Extracted records
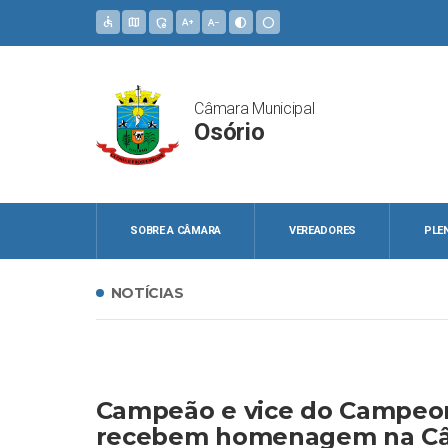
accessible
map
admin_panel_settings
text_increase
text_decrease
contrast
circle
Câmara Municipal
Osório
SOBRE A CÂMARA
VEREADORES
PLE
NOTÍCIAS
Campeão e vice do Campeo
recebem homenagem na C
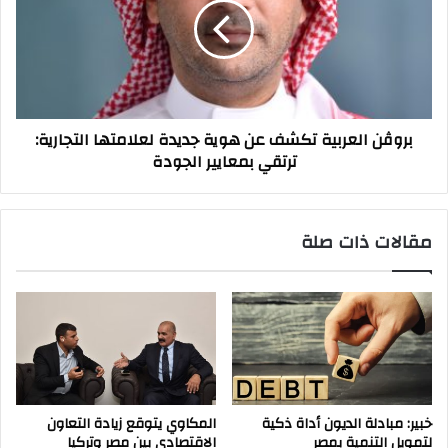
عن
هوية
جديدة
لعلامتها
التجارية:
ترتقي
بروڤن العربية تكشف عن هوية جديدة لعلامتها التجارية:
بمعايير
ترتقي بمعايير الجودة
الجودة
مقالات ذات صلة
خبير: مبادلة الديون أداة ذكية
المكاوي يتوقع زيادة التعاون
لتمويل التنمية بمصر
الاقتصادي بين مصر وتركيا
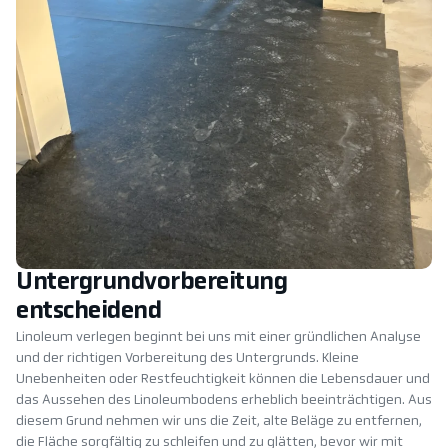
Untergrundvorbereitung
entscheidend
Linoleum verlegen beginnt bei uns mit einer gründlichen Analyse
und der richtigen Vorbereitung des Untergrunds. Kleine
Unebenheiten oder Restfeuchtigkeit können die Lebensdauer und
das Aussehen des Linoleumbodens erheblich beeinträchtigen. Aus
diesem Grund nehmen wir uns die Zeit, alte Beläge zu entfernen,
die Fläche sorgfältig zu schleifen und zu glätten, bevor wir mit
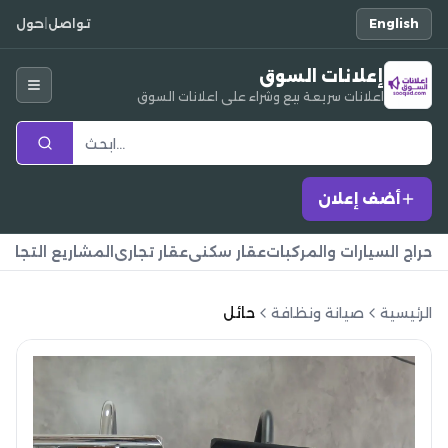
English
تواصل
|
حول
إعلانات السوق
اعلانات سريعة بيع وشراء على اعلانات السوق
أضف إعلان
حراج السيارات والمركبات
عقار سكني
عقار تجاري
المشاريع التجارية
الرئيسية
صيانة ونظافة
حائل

TASK REQUIREMENTS:
A verbatim copy of the entries, stripped of pictures, should be produced.

OUTPUT FOR THIS TASK:
accessible
map
admin_panel_settings
text_increase
text_decrease
contrast
circle
Câmara Municipal
Osório
SOBRE A CÂMARA
VEREADORES
PLE
NOTÍCIAS
Campeão e vice do Campeo
recebem homenagem na C
عن
هوية
جديدة
لعلامتها
التجارية:
ترتقي
بروڤن العربية تكشف عن هوية جديدة لعلامتها التجارية:
بمعايير
ترتقي بمعايير الجودة
الجودة
مقالات ذات صلة
خبير: مبادلة الديون أداة ذكية
المكاوي يتوقع زيادة التعاون
لتمويل التنمية بمصر
الاقتصادي بين مصر وتركيا
Untergrundvorbereitung
entscheidend
Linoleum verlegen beginnt bei uns mit einer gründlichen Analyse
und der richtigen Vorbereitung des Untergrunds. Kleine
Unebenheiten oder Restfeuchtigkeit können die Lebensdauer und
das Aussehen des Linoleumbodens erheblich beeinträchtigen. Aus
diesem Grund nehmen wir uns die Zeit, alte Beläge zu entfernen,
die Fläche sorgfältig zu schleifen und zu glätten, bevor wir mit
English
تواصل
|
حول
إعلانات السوق
اعلانات سريعة بيع وشراء على اعلانات السوق
أضف إعلان
حراج السيارات والمركبات
عقار سكني
عقار تجاري
المشاريع التجارية
الرئيسية
صيانة ونظافة
حائل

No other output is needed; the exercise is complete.